Simple Capacitors Circuit 
I can't solve this simple circuit, made of 5 capacitors.I know i only have to use parallel and series rules. The solution in the book is $4/3$ C
 A: This is a balanced Wheatstone Bridge. Hence no current will flow through the $3C$ capacitor. Thus you can simply remove the central wire and have a system of the $2$ branches on the top and on the bottom. $$$$The $2$ capacitors in the top branch are in series, and hence have a net capacitance of $\dfrac{1}{C_{net, top}}=\dfrac11+\dfrac12=\dfrac32C\Rightarrow C_{net,top}=\dfrac23C$.$$$$ Similarly the bottom branch has a capacitance of $C_{net,bottom}=\dfrac23 C$. $$$$Now the two branches on the top, and on the bottom, are in parallel, and hence have a net capacitance of $C_{net,circuit}=C_{net,top}+C_{net,bottom}=\dfrac23+\dfrac23=\dfrac43 C$
A: It's similar to working with resistances but the other way round as seen here.

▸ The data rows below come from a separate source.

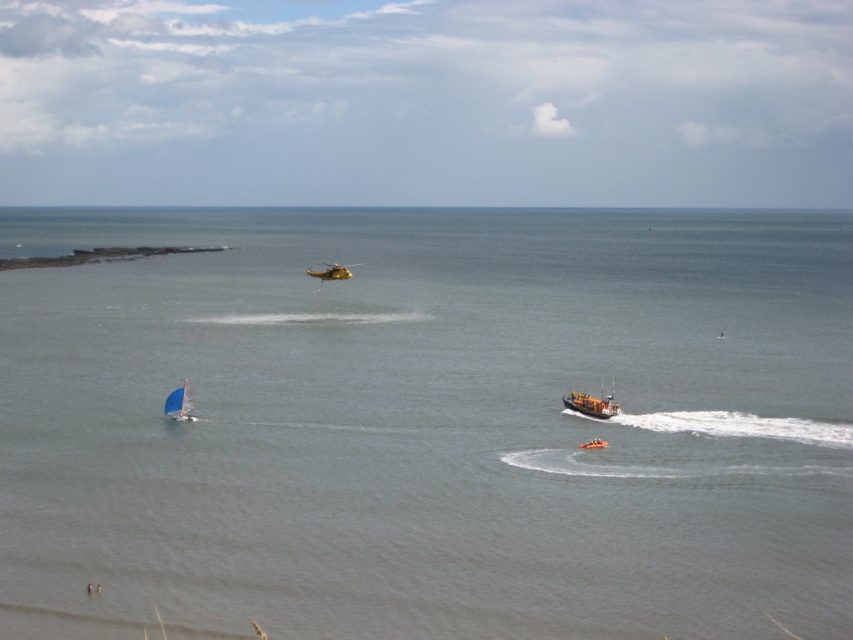
Between yellow matte helicopter at upper center and yellow rubber dinghy at center, which one has more height?

With more height is yellow matte helicopter at upper center.

Is point (329, 275) behind point (585, 449)?

Yes, point (329, 275) is farther from viewer.

Where is `yellow matte helicopter at upper center`? yellow matte helicopter at upper center is located at coordinates (331, 273).

This screenshot has height=640, width=853. I want to click on yellow matte helicopter at upper center, so click(x=331, y=273).

Between brown coral reef at upper left and yellow rubber dinghy at center, which one is positioned higher?

Positioned higher is brown coral reef at upper left.

Who is more distant from viewer, (135, 256) or (604, 442)?

The point (135, 256) is more distant.

Where is `brown coral reef at upper left`? This screenshot has width=853, height=640. brown coral reef at upper left is located at coordinates (100, 256).

Where is `gray water at center`? This screenshot has width=853, height=640. gray water at center is located at coordinates (428, 424).

Is gray water at center wider than yellow matte helicopter at upper center?

Yes, gray water at center is wider than yellow matte helicopter at upper center.

Find the location of a particular element. The width and height of the screenshot is (853, 640). gray water at center is located at coordinates tap(428, 424).

This screenshot has width=853, height=640. What are the coordinates of `gray water at center` in the screenshot? It's located at (428, 424).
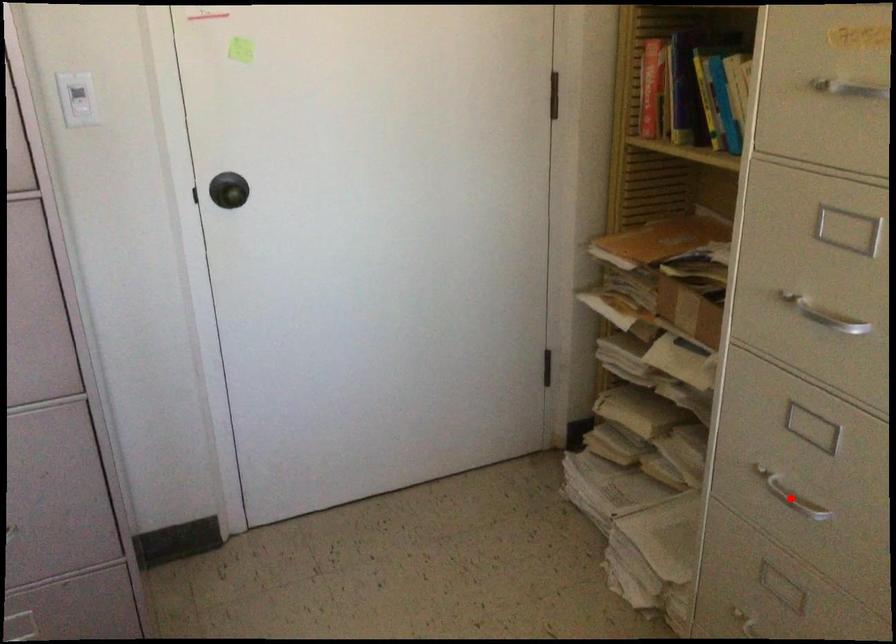
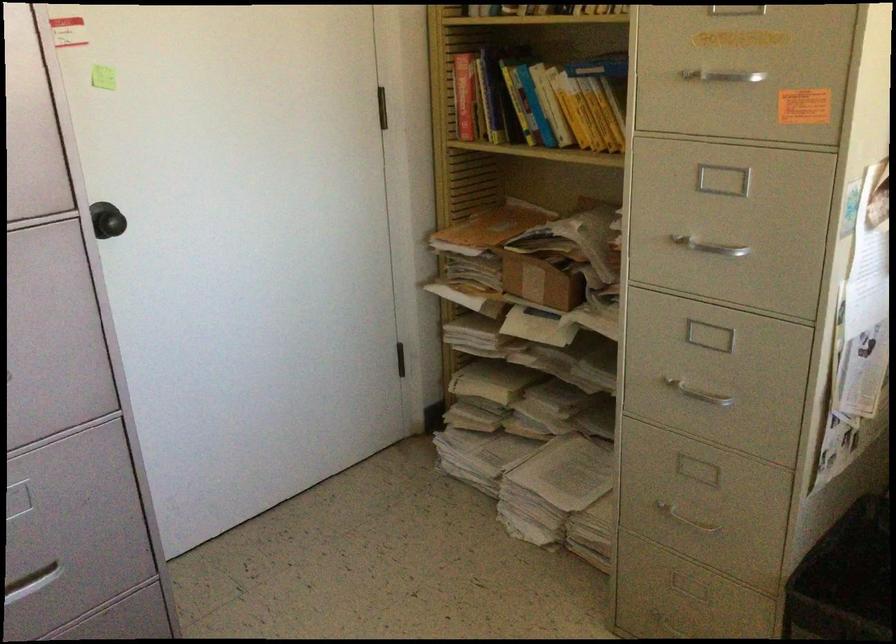
The point at the highlighted location is marked in the first image. Where is the corresponding point in the second image?

(699, 391)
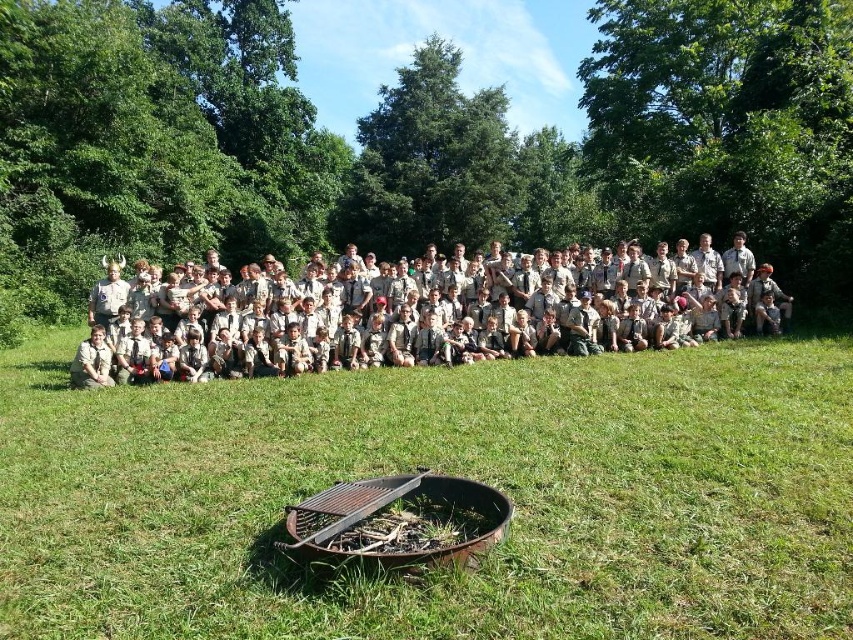
You are standing at the edge of the grassy area and see the green grass at center and the black metal fire pit at lower center. Which object is closer to you?

The green grass at center is closer to you because it is in front of the black metal fire pit at lower center.

You are a scout leader who needs to set up a tent. You have a tent that requires a 1.5 meter clearance area. Is there enough space between the green grass at center and the black metal fire pit at lower center to set up the tent?

The green grass at center is 1.36 meters away from the black metal fire pit at lower center. Since the required clearance is 1.5 meters, there isn not enough space between them to set up the tent.

Based on the scene description, where is the green grass at center located in terms of its 2D coordinates?

The green grass at center is located at the 2D coordinates point (445, 472).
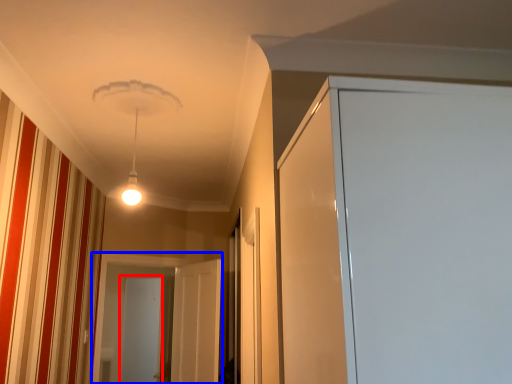
Question: Which point is further to the camera, screen door (highlighted by a red box) or screen door (highlighted by a blue box)?

Choices:
 (A) screen door
 (B) screen door

Answer: (A)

Try and tackle it by "collapsing" the circuit bit by bit replacing every two capacitors with one that has the same capacitance as the configuration of the two.
The capacitor in the middle has no potential difference across it (due to the symmetry of the circuit along the horizontal axis) so it does not contribute anything to the circuit.